My responsibilities to Cheaper than Dirt, Gun Nuts Media, GunUp, and all my other sponsors keep me on the road quite frequently. Because that usually involves shooting matches or other firearms-related events, that means I get the pleasure of flying with guns almost every time I do fly. In fact, recently it’s gotten to the point where the guys at the SeaTac American Airlines counter just pull the firearms declaration form out and hand it to me when I walk up. Good customer service! Flying with guns is actually pretty easy, but if it’s not something you’ve done before then it can actually be a very intimidating process. Here are some guidelines that I’ve found that will make the process go smoothly for you when you try it.
- Know the rules! I can’t stress how important it is to be intimately familiar with the TSA and your air carrier’s guidelines on traveling with firearms. The TSA publishes their rules at this link, and when I travel I carry a printed copy of those rules in the pocket of my Woolrich Elite Tactical Pants. However, just knowing the rules often isn’t enough, because I’ve had multiple occasions where the particular TSA agent didn’t know their own rules and regs as well as I do. In those situations, the most important thing to do is stay calm. Getting angry won’t help, and will likely increase your chances of missing your flight. Speak to their supervisor, be polite and firm but do not allow the TSA to do anything that could compromise the security of your firearms.
- Keep your guns in a separate case than your other checked items. This Pelican Gun Case is a perfect example of the best way to transport your guns. Since I usually fly with multiple pistols, magazines, and the legal maximum of 11 pounds of ammo, I always use a long gun case for my pistols. I also fly with cameras a lot, so any valuable cameras will go in the locked Pelican case as well.
- Speaking of locks, get good locks. You can actually buy sets of Master locks that share a common key, which eliminates hassle both in packing and loading at the airport.

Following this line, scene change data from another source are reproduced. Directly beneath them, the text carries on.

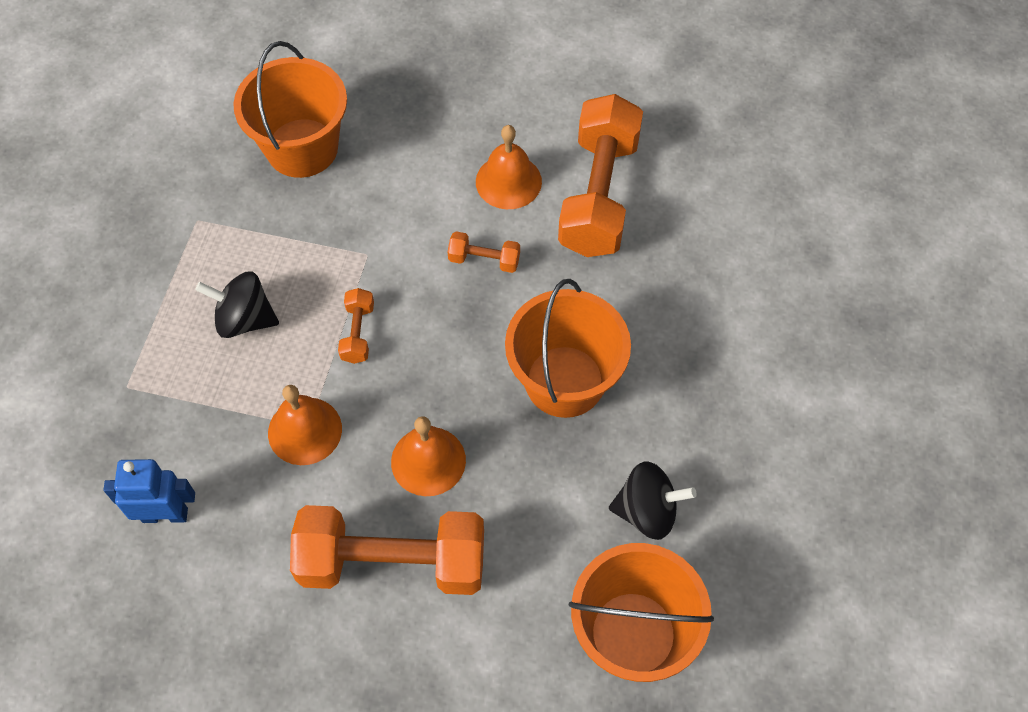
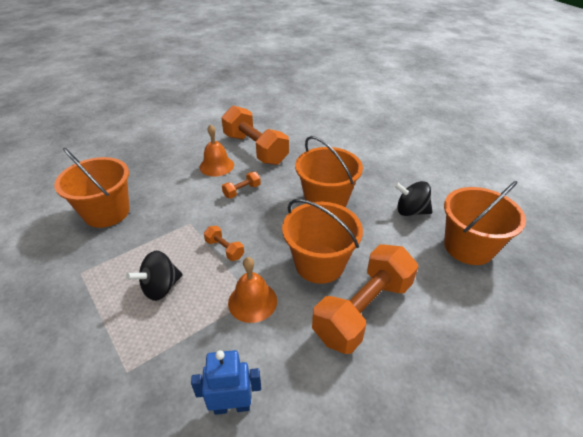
camera: 50 degrees left, 20 degrees down
blue robot [103,459,195,523] -> blue robot turned 45 degrees clockwise [191,350,261,415]
orange bell [391,416,466,496] -> orange bucket [282,199,363,284]
black spinning top [609,461,697,540] -> black spinning top turned 120 degrees counterclockwise [394,181,432,216]

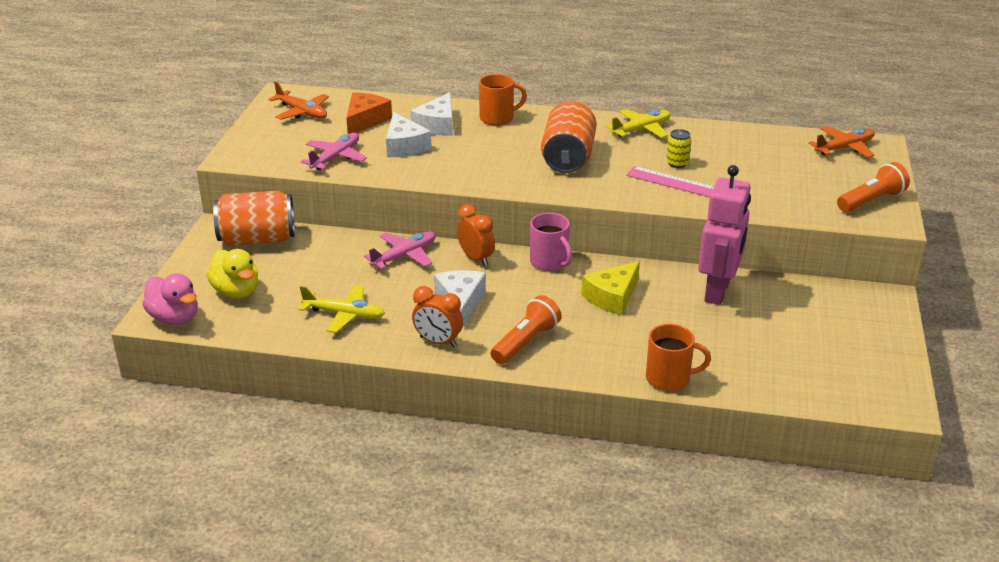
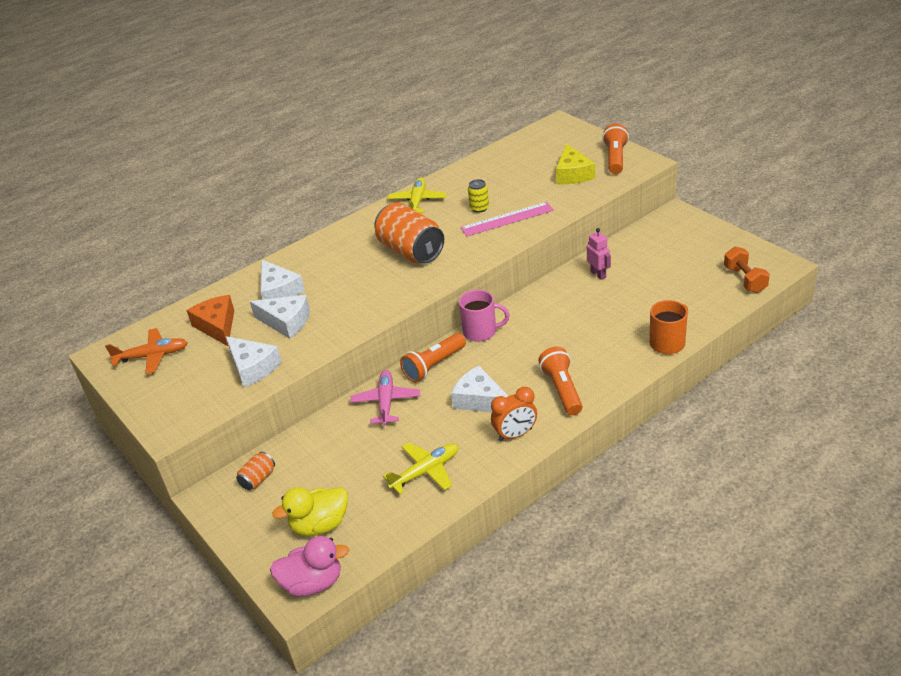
camera: 45 degrees left, 5 degrees up
yellow duck [207,249,258,298] -> yellow duck turned 150 degrees clockwise [272,487,348,536]
orange can [213,191,295,246] -> orange can [236,452,275,490], size x0.46
pink plane [301,133,367,170] -> white cheese [225,336,282,387]
orange clock [457,204,495,266] -> orange flashlight [400,333,466,382]
orange mug [479,74,527,126] -> none
yellow cheese [581,261,640,315] -> yellow cheese moved to [556,144,595,184]
pink robot [698,165,751,305] -> pink robot [587,228,611,280], size x0.48
orange plane [809,126,875,158] -> none
none -> orange dumbbell [724,246,770,293]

- Ammo is important as well! Know what your ammo weighs. My preferred carrier is American Airlines, and their rules state that ammo is limited to 11 lbs per passenger. 250 rounds of .45 ACP ammo weighs about 11.8 pounds in boxes, and the TSA will pull passengers off the plane for having too much.
- Be courteous to everyone. I shouldn’t have to say this, but I firmly believe that part of why I’ve always avoided drama when flying with guns is because I’m just so dang happy. Everyone gets smiled at, even the TSA guys, because it doesn’t do me any good to go through the airport glowering and scowling at folk. Attitude helps a lot, and having a good attitude can be the difference between an easy trip or getting to know your airport’s holding center.
Now that we’ve looked at things to do, let’s look at a couple of possible crash landings that could cause problems. Here is my list of “don’ts” for flying with guns.
- Don’t connect in Chicago. Seriously, just don’t do it. I will pay extra money to avoid Chicago. I don’t want to risk my plane getting delayed overnight, and all of a sudden I’m stranded in the most anti-gun city on earth with a bunch of guns. I have no desire to be a test case for the Firearms Owners Protection Act.
- Seriously, don’t connect in Chicago.
- Don’t talk about your guns! Mostly for security purposes, but whenever I’m checking in at the airport, I don’t know what greedy baggage handler or sticky fingered TSA agent might be listening, so if anyone asks I’m carrying “my dad’s old junky .22 to give to my nephew for his birthday”.
There is a lot more to flying with guns, and I’d like to hear from the readers out there as well. What are you experiences with flying with firearms, good reports and bad reports? One thing that always cracks me up is whenever I get on the shuttle to go from the airport to the car rental center, I will almost invariably make a new friend who wants to know if I’m a hunter. I take that time to preach the gospel of action pistol shooting.